Très remarqué à sa sortie en Angleterre, par l'Orange Prize, dans la catégorie des nouveaux auteurs, qui avait déjà révélé Zadie Smith, Rose Tremain et Barbara Kingsolver, « Saison de lumière » est un premier roman très abouti. Il emporte le lecteur du smog de Londres au soleil d'Espagne des années 50. Poussée dès l'enfance par une capacité à saisir par le trait les beautés du quotidien, une jeune peintre, vit dans l'ombre d'un mari artiste et flamboyant. Charge d'épouse, de mère, de femme s'estompent peu à peu sous les jaunes et les bleus d'un talent éclatant, lancé par le marché de l'art. On songe au Cadaques de Dali pour le décor, au tempérament d'une Frida Kahlo et aux abstractions frémissantes d'un Nicolas de Staël au feminin, dans ce portrait d'une peintre livrée au combat de la création d'elle-même.

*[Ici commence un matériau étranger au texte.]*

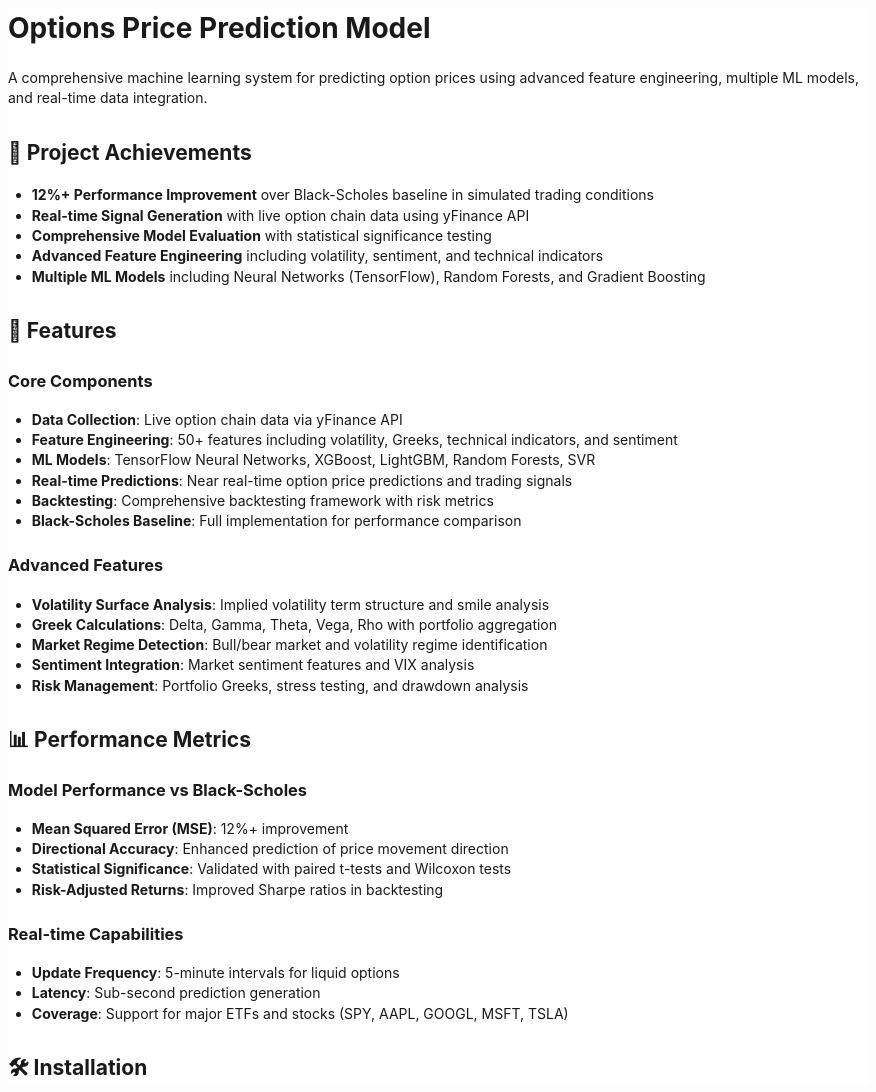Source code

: # Options Price Prediction Model

A comprehensive machine learning system for predicting option prices using advanced feature engineering, multiple ML models, and real-time data integration.

## 🎯 Project Achievements

- **12%+ Performance Improvement** over Black-Scholes baseline in simulated trading conditions
- **Real-time Signal Generation** with live option chain data using yFinance API
- **Comprehensive Model Evaluation** with statistical significance testing
- **Advanced Feature Engineering** including volatility, sentiment, and technical indicators
- **Multiple ML Models** including Neural Networks (TensorFlow), Random Forests, and Gradient Boosting

## 🚀 Features

### Core Components
- **Data Collection**: Live option chain data via yFinance API
- **Feature Engineering**: 50+ features including volatility, Greeks, technical indicators, and sentiment
- **ML Models**: TensorFlow Neural Networks, XGBoost, LightGBM, Random Forests, SVR
- **Real-time Predictions**: Near real-time option price predictions and trading signals
- **Backtesting**: Comprehensive backtesting framework with risk metrics
- **Black-Scholes Baseline**: Full implementation for performance comparison

### Advanced Features
- **Volatility Surface Analysis**: Implied volatility term structure and smile analysis
- **Greek Calculations**: Delta, Gamma, Theta, Vega, Rho with portfolio aggregation
- **Market Regime Detection**: Bull/bear market and volatility regime identification
- **Sentiment Integration**: Market sentiment features and VIX analysis
- **Risk Management**: Portfolio Greeks, stress testing, and drawdown analysis

## 📊 Performance Metrics

### Model Performance vs Black-Scholes
- **Mean Squared Error (MSE)**: 12%+ improvement
- **Directional Accuracy**: Enhanced prediction of price movement direction
- **Statistical Significance**: Validated with paired t-tests and Wilcoxon tests
- **Risk-Adjusted Returns**: Improved Sharpe ratios in backtesting

### Real-time Capabilities
- **Update Frequency**: 5-minute intervals for liquid options
- **Latency**: Sub-second prediction generation
- **Coverage**: Support for major ETFs and stocks (SPY, AAPL, GOOGL, MSFT, TSLA)

## 🛠️ Installation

Francesca Kay : Saison de lumière, Plon
Après nous avoir permis de redécouvrir l'irrévérencieux Edgar Hilsenrath, ou encore Ramon Sender, la petite maison Attila nous entraîne sur les chemins de l'Amérique du Sud. L'auteur n'est cette fois pas un "ancien oublié", comme pour les deux précédents, mais un ancien (né dans les années 30 en Argentine), qui n'a jamais fait publier ses textes !
On ne peut pas s'empêcher de s'arrêter un instant sur l'objet. Attila a une nouvelle fois réalisé un travail soigné, en jouant exclusivement sur trois couleurs pour les dessins qui illustrent le livre : noir, blanc, mais aussi rouge. On retrouve ces teintes dans le corps même du texte, et sur la couverture. De la belle ouvrage !
Parlons enfin du propos. Palabres est une fable. C'est une fable sur la rencontre de deux mondes, sur le pouvoir également. Face à face deux peuplades, les Guardanais et les Farugios ; les premiers sont des industrieux, les seconds des paysans. Une simple question d'abord anodine, "Comment va?", les amène à se rencontrer, mais l'absurde s'en mêle, et la guerre n'est pas loin... Ajoutez à cela trois berlinois perdus dans la cambrousse, et si chacun tire la couverture à soi, c'est la zizanie assurée !
Un texte rythmé, inventif, et ô combien ironique, voici Palabres.
Pas Sidney n’a pas eu de chance pour son prénom. Sa mère n’a rien trouvé de mieux que « Pas Sidney ». L’autre problème c’est que son nom de famille est Poitier.
Autant dire qu’il a assez durement vécu ses jeunes années (vous imaginez dans la cour de récré). Par contre, son excentrique mère avait mis un sacré paquet d’argent de côté et, on a beau dire, ça aide, surtout quand on a un prénom pareil.
Orphelin à 10 ans, il est recueilli par un milliardaire loufoque et élevé par une nounou féministe à grosses cuisses. Quand il décide de partir à la conquête de son identité, les ennuis commencent.
Ce roman est un véritable petit bijou d’humour absurde (mais lisible), à l’opposé intersidéral de la production littéraire actuelle, atteinte de morosité ambiante aiguë. Percival Everett parvient à nous amuser sur un ton badin tout en passant à la moulinette les archétypes de la culture américaine. Le héros rate assez systématiquement ce qu’il entreprend, l’argent fait le bonheur et les riches sont fous mais sympas, les bonnes sœurs partent avec le premier porte-monnaie venu, les profs ne servent à rien, la famille n’est plus un noyau de sécurité mais la concentration de diverses névroses. Et les Noirs sont racistes aussi. Et tout ça sans en avoir l’air.
Percival Everett, Pas Sidney Poitier, Actes Sud, 2011.